## REQUIRED TASKS
**A)** In the protein dynamics article, write out the text from "This study was" up to and including "and geometric restraints.", swapping "study" for "work".
**B)** Extend the protein dynamics article past its final sentence.

## PAGE TEXT
%%
New strategy decodes dynamic structure of proteins within cells

Protein dynamics play a crucial role in diverse functions. The intracellular environment significantly influences protein dynamics, particularly for intrinsically disordered proteins (IDPs).

A research group led Prof. Zhang Lihua from the Dalian Institute of Chemical Physics (DICP) of the Chinese Academy of Sciences (CAS), in collaboration with Assoc. Prof. Gong Zhou from the Precision Measurement Science and Technology Innovation Research Institute of CAS, has proposed a strategy using in-vivo chemical cross-linking and mass spectrometry (in-vivo XL-MS) to decode the dynamic structure of proteins within cells.

In-vivo XL-MS is potential for analyzing the dynamic structure of proteins within cells due to its high throughput, high sensitivity, and low requirements for protein purity.

This study was published in Angewandte Chemie International Edition on July 5.

AlphaFold, a previously proposed protein structure prediction method, combines novel neural network architectures and training procedures that are based on the evolution of structural patterns and the integration of physical and geometric restraints.
%%
[Dataset excerpts]
%%
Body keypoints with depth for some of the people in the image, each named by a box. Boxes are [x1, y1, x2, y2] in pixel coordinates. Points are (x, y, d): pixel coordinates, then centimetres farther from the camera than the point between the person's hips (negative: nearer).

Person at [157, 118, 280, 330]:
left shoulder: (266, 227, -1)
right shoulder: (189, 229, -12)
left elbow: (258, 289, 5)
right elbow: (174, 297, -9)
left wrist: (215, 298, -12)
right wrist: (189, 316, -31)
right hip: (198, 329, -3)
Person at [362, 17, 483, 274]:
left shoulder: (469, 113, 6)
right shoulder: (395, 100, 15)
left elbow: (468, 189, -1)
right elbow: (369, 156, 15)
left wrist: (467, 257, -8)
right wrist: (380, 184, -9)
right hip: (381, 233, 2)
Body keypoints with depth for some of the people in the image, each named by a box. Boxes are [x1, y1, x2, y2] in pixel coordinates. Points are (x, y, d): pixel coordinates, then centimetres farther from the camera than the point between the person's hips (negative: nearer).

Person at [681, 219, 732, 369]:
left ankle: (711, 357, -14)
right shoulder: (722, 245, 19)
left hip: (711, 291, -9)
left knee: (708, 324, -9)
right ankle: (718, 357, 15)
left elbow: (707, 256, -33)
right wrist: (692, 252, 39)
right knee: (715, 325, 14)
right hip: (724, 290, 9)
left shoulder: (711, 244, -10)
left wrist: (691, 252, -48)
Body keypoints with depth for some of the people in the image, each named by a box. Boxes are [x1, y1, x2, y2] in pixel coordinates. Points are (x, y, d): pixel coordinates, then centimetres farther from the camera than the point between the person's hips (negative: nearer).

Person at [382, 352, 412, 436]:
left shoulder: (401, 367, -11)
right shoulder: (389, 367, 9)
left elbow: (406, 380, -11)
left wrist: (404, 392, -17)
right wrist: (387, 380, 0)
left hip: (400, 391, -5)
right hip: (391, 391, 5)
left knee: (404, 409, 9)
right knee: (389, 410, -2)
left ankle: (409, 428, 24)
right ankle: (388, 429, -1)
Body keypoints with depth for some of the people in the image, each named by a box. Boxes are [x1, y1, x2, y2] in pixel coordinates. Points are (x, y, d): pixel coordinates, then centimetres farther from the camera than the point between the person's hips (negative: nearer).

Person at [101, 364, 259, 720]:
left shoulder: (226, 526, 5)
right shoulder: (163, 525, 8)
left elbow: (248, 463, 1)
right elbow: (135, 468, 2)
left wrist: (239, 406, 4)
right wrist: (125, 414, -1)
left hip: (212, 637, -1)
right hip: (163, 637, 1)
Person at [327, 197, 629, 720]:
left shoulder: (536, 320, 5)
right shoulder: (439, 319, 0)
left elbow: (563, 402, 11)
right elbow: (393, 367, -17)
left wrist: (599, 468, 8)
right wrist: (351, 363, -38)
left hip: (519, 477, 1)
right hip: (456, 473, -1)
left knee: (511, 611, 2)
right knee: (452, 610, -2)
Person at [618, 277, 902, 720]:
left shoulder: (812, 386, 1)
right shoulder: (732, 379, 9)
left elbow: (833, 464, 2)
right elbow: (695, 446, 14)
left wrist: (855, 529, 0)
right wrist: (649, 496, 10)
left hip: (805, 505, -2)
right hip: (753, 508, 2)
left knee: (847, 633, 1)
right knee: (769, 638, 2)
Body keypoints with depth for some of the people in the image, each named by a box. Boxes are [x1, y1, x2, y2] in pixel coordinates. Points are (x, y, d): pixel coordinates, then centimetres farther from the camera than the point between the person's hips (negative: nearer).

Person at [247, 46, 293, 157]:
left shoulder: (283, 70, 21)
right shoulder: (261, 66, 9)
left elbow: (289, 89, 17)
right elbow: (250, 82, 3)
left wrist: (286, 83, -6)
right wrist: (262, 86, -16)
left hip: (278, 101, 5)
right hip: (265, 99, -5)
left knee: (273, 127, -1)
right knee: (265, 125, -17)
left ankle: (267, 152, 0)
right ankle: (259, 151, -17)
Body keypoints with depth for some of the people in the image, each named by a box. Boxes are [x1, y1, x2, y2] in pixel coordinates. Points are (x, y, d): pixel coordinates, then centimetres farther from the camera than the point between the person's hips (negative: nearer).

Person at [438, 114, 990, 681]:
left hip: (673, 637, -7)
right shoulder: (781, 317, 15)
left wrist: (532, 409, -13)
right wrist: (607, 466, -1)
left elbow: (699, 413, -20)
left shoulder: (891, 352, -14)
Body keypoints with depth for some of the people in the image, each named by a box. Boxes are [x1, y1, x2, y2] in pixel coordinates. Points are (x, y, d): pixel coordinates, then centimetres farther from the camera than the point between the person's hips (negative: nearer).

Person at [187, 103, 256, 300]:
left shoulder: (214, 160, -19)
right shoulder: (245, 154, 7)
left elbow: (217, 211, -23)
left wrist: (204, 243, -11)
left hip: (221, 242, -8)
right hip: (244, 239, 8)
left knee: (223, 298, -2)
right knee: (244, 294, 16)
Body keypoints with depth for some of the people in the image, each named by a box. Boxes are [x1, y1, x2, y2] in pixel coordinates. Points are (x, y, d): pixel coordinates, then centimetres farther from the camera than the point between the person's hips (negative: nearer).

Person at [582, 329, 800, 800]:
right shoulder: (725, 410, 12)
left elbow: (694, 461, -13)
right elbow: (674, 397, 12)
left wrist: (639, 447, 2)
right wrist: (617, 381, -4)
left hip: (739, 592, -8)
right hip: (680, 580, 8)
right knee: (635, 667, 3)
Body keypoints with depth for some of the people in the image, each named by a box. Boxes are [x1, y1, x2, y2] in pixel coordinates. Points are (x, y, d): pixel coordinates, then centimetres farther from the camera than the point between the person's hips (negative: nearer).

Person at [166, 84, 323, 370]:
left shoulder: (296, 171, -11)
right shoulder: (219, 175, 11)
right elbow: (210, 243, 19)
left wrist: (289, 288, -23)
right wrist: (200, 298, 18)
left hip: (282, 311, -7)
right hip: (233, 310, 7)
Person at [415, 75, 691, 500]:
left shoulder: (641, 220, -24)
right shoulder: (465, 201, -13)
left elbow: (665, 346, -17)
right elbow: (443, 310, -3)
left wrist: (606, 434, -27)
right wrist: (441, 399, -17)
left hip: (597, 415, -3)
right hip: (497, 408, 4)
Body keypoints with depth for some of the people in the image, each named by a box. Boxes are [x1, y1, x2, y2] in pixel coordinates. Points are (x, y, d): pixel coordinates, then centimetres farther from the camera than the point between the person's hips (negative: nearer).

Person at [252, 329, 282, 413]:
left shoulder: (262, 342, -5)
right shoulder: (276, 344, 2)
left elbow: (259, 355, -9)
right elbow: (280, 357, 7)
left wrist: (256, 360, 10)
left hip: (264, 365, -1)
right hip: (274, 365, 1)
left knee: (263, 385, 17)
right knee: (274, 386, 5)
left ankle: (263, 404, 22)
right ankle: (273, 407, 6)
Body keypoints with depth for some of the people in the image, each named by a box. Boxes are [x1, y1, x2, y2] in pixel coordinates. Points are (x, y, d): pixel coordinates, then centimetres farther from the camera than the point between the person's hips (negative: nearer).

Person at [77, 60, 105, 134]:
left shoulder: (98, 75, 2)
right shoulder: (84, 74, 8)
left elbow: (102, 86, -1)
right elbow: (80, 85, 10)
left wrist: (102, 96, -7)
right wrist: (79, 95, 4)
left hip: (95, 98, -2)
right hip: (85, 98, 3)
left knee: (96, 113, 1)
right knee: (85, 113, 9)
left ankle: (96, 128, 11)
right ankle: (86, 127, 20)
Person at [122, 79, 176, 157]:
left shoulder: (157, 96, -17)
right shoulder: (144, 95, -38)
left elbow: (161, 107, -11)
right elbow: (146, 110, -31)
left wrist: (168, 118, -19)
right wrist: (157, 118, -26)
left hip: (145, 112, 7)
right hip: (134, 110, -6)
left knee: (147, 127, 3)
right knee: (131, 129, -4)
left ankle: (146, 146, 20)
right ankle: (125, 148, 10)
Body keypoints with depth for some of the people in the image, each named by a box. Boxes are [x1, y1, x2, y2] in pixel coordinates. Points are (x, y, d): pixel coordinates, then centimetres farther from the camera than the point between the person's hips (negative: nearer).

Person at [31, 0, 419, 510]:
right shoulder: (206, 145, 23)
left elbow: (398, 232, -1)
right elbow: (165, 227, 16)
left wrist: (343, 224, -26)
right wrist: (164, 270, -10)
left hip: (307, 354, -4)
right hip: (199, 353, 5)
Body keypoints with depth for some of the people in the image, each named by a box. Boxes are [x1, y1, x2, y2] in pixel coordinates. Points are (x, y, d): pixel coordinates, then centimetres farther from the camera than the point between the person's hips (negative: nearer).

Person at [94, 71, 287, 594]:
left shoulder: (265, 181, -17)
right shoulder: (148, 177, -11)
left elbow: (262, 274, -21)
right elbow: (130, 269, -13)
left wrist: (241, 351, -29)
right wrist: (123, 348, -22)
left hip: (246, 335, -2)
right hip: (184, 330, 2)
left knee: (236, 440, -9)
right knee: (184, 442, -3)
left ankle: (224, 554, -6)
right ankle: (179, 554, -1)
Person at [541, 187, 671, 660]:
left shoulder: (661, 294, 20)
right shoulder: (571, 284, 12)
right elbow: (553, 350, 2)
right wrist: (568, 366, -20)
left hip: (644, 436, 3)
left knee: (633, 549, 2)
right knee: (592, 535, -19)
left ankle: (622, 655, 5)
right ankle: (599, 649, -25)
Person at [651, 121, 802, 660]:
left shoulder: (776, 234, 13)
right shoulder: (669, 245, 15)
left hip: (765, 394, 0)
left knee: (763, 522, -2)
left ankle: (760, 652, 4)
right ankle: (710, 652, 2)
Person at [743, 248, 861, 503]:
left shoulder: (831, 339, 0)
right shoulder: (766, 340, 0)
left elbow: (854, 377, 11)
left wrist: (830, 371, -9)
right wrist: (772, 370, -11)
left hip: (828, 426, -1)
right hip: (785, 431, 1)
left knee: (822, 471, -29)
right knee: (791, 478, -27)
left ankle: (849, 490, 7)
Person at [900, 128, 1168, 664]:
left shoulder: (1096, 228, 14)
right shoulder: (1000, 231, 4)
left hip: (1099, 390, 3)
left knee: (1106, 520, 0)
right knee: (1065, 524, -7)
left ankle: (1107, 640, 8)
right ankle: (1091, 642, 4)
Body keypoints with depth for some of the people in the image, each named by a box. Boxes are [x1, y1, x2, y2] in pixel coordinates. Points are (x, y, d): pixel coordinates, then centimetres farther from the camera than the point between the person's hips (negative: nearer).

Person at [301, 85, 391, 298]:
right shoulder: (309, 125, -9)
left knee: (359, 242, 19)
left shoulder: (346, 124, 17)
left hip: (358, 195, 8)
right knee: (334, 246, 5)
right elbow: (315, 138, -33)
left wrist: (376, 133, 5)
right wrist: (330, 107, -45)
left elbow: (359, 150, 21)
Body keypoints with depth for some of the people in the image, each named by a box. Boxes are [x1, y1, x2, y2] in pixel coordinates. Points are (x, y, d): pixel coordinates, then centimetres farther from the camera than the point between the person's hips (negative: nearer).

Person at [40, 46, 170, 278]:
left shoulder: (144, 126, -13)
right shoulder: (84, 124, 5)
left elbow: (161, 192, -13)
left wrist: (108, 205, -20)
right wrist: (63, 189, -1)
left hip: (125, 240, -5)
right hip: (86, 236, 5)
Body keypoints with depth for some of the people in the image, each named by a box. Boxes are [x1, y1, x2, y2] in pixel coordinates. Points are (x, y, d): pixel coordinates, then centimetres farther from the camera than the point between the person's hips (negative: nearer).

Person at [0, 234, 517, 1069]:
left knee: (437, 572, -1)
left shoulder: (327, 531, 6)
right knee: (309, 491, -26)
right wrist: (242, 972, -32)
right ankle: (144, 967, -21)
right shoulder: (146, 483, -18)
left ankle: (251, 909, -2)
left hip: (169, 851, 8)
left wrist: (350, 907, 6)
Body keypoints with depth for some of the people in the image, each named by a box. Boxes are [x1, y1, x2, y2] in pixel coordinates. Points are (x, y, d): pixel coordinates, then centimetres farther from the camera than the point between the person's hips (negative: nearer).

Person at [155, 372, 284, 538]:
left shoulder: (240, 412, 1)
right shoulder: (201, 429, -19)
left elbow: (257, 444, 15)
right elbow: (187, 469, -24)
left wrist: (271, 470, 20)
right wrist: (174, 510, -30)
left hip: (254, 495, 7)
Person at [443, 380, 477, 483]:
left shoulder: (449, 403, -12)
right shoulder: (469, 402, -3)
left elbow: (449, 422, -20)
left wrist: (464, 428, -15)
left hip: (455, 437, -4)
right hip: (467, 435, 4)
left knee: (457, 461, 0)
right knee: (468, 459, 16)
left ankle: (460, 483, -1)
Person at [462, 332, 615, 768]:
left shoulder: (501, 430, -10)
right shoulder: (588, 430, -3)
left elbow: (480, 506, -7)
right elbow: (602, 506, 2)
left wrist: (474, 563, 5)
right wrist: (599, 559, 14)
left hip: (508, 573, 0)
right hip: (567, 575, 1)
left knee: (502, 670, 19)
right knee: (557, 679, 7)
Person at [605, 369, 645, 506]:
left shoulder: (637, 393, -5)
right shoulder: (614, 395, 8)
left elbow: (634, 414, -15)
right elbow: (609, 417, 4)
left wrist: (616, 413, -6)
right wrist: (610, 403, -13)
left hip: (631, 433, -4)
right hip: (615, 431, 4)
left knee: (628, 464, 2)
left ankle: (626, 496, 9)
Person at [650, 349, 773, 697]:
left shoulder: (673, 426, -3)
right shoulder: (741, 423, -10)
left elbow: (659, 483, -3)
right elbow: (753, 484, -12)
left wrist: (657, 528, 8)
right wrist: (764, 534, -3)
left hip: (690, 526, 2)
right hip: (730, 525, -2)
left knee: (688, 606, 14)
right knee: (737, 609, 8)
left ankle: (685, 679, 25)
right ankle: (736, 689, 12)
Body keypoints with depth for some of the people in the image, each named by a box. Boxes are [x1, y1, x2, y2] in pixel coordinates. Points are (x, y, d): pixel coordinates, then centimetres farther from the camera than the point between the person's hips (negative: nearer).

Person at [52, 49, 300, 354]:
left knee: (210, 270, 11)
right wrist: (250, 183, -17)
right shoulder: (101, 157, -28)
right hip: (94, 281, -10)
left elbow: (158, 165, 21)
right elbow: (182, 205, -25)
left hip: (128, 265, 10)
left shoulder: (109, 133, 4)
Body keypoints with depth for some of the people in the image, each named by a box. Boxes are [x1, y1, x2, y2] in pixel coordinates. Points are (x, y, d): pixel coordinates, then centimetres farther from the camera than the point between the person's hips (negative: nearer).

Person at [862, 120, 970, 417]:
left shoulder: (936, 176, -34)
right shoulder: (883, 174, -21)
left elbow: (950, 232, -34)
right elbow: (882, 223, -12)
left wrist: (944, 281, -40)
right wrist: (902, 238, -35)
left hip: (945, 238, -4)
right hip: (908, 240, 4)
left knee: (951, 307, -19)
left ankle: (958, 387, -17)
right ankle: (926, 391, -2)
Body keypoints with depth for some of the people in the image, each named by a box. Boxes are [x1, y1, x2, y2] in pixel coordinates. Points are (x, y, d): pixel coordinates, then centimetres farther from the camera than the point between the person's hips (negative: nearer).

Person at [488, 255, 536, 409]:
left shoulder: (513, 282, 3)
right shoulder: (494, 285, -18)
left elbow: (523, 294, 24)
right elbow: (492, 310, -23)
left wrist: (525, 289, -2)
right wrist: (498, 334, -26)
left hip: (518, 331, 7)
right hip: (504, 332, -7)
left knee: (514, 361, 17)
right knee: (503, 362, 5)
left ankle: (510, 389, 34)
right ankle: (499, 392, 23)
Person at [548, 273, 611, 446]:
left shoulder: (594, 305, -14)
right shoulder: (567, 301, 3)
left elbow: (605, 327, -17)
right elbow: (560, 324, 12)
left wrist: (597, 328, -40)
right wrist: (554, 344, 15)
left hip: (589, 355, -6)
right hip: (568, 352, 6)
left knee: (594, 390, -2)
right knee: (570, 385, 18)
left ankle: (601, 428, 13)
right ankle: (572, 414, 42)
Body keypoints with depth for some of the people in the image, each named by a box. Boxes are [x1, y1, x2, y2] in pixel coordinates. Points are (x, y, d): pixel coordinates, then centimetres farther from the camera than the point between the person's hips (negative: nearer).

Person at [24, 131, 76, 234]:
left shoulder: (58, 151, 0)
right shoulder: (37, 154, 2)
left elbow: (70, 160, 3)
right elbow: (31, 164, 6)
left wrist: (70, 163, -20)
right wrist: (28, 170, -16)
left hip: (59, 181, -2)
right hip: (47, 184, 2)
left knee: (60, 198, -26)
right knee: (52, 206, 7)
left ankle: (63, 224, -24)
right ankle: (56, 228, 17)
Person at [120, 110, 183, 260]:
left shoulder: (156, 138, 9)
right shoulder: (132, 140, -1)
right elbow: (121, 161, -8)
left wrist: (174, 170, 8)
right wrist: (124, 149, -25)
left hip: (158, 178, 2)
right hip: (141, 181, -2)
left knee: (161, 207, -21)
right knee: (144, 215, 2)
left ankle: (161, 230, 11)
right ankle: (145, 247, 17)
%%
## TASK ANSWERS
**A)**
This work was published in Angewandte Chemie International Edition on July 5.

AlphaFold, a previously proposed protein structure prediction method, combines novel neural network architectures and training procedures that are based on the evolution of structural patterns and the integration of physical and geometric restraints.

**B)**
In this study, the researchers utilized the prior structure obtained from AlphaFold2 as prior information, and combined in-vivo XL-MS data with various structural calculation methods to assess the compatibility between structures and cross-linking information. They reconstructed the dynamic structures of various proteins within cells.

They focused on multi-domain proteins and proposed a strategy to treat the domains as a whole, utilizing XL-MS data between the domains to model the dynamic structures of proteins within cells. They characterized the dynamic structures of three multi-domain proteins, namely calmodulin, hnRNP A1, and hnRNP D0.

As for IDPs, they introduced two complementary structural characterization strategies: one involved directly converting XL-MS data into distance constraints for IDP structure calculation, while the other strategy employed unbiased sampling using all-atom molecular dynamics simulations, followed by evaluation and selection of the sampled structures based on XL-MS data. By employing these two strategies, they decoded the ensemble conformations of two highly mobile high-mobility group proteins within cells, HMG-I/Y and HMG-17.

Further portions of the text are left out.